It’s hard to know what to make of some of these players in the absence of any kind of public data or game statistics from 2020. Smith looks like the most advanced in that he seemed to conquer the High-A level in 2019, striking out 102 batters in 82.2 innings while walking just 24. That earned him six starts at Double-A.
Vavra, on the other hand, closed out his first full professional season at the Low-A level, where he batted .318/.409/.489 in 102 games. That’s good, but for a 22-year-old to do that at Low-A, it doesn’t mean much. Despite this, Vavra ranks at #13 on Pipeline’s Orioles top 30 prospects.
Bradish is a bit more of an unknown quantity. Though he was drafted in 2018, the Angels did not have him make his pro debut until 2019, when he jumped right to High-A. Bradish’s 4.28 ERA in 24 games doesn’t look great, but the California League is a hitter-friendly league, so his 120 strikeouts in 101 innings is what to focus on. He was probably headed for the Bowie rotation in 2020, and if he did well there, that would have been a great sign.
Graffanino is still more of a speculative play, since he only has 44 professional games to his credit. He had just one at-bat in 2019 before suffering a season-ending injury, so he essentially hasn’t gotten above Low-A. Cullen batted .270/.393/.401 for Low-A in 2019, but he was 22, which is, again, old for the level. Since these were players to be named later only named this month, the O’s didn’t see them over the summer or have the chance to have them in Sarasota in October.

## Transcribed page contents

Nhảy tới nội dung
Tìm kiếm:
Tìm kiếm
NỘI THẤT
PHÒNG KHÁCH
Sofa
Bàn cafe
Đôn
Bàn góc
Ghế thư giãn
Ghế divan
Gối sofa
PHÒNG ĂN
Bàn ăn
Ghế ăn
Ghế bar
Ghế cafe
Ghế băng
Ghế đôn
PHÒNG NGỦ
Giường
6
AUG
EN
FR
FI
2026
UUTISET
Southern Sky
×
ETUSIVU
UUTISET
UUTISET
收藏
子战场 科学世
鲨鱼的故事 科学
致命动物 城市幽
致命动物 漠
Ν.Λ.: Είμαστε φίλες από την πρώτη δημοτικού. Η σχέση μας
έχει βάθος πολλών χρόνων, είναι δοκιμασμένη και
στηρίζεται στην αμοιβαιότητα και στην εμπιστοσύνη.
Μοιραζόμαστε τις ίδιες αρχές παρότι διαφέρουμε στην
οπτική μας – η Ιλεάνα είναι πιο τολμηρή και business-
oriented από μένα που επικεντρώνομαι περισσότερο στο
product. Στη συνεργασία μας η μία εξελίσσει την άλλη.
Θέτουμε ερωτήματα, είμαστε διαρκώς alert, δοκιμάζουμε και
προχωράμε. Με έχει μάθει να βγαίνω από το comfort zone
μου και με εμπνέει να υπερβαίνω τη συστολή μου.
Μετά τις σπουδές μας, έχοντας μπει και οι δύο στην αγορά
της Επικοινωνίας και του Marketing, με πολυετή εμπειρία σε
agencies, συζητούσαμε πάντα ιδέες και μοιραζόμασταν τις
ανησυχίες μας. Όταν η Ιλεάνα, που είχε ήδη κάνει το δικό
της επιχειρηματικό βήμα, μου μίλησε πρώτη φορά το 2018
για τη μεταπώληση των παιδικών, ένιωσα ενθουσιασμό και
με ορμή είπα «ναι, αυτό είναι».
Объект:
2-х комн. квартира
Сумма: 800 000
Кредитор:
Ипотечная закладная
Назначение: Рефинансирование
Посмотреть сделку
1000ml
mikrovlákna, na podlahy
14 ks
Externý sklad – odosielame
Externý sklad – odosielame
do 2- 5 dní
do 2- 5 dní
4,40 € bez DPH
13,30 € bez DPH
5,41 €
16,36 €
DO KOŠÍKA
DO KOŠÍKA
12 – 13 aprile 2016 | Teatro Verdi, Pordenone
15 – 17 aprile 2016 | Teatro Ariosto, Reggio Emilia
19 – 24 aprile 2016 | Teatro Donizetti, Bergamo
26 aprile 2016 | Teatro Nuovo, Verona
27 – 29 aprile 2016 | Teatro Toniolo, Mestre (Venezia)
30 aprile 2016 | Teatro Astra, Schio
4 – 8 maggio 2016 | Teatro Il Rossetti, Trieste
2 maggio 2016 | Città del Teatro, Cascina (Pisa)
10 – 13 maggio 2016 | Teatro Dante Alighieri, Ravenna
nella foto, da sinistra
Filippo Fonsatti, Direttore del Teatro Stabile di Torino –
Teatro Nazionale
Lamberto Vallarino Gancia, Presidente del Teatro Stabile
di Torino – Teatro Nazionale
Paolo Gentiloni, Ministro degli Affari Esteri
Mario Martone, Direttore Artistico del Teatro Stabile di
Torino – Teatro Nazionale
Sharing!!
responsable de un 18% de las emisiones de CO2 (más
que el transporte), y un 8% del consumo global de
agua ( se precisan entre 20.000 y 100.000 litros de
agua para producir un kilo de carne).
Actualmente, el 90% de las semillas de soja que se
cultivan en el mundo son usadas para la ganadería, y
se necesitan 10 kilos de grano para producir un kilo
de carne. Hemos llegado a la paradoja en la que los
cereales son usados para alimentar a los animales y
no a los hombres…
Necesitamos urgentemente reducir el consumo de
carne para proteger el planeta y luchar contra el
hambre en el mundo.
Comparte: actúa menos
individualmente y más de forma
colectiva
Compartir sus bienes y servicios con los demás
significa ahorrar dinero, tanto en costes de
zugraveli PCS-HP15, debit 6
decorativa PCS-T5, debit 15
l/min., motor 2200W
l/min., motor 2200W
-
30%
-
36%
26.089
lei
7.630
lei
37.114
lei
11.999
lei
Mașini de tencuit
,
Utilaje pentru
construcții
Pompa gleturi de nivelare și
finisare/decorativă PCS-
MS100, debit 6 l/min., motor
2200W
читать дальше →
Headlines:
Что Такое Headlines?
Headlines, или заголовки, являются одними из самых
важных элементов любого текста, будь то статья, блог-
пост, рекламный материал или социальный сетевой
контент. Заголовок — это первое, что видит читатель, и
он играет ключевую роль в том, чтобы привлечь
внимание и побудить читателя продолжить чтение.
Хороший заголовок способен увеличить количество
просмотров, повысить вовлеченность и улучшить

## Exercise aim
Proceed with the text about the Orioles prospects, starting right after its last sentence.

## Task response
Elias’s 2020 additions to the 40-man roster were all players who had at least gotten to, and had some success at, the Double-A level. If he has the same standard for next year’s wave of possibilities, then any one of these guys needs to show something good at Bowie to be on the radar. But he might bring a different philosophy to this group, given how the pandemic knocked their development off track.
At this point, I’d rate Smith as more likely than not to be a 40-man addition, with Bradish and Vavra being more coin flips depending on 2021 performance. Others seem more like long shots, unless they light the minors on fire next season. Added to the two Halls, the Orioles could end up with four or five prospects worthy of inclusion.
Making room on the roster
Any number of filler-level players on the 40-man roster could come and go between now and next November. If commissioner Rob Manfred made like some evil wizard and forced Elias to clear space for these players right now instead of next November, he could probably make room for at least three with little stress.
Other players will sink into this category by the end of the 2021 season, especially players like Rio Ruiz or DJ Stewart, who could find themselves squeezed out by some of the prospect depth at their positions. There could also be players who are non-tendered next week, or players who have shown enough while playing on the rebuilding Orioles to be trade candidates for another team.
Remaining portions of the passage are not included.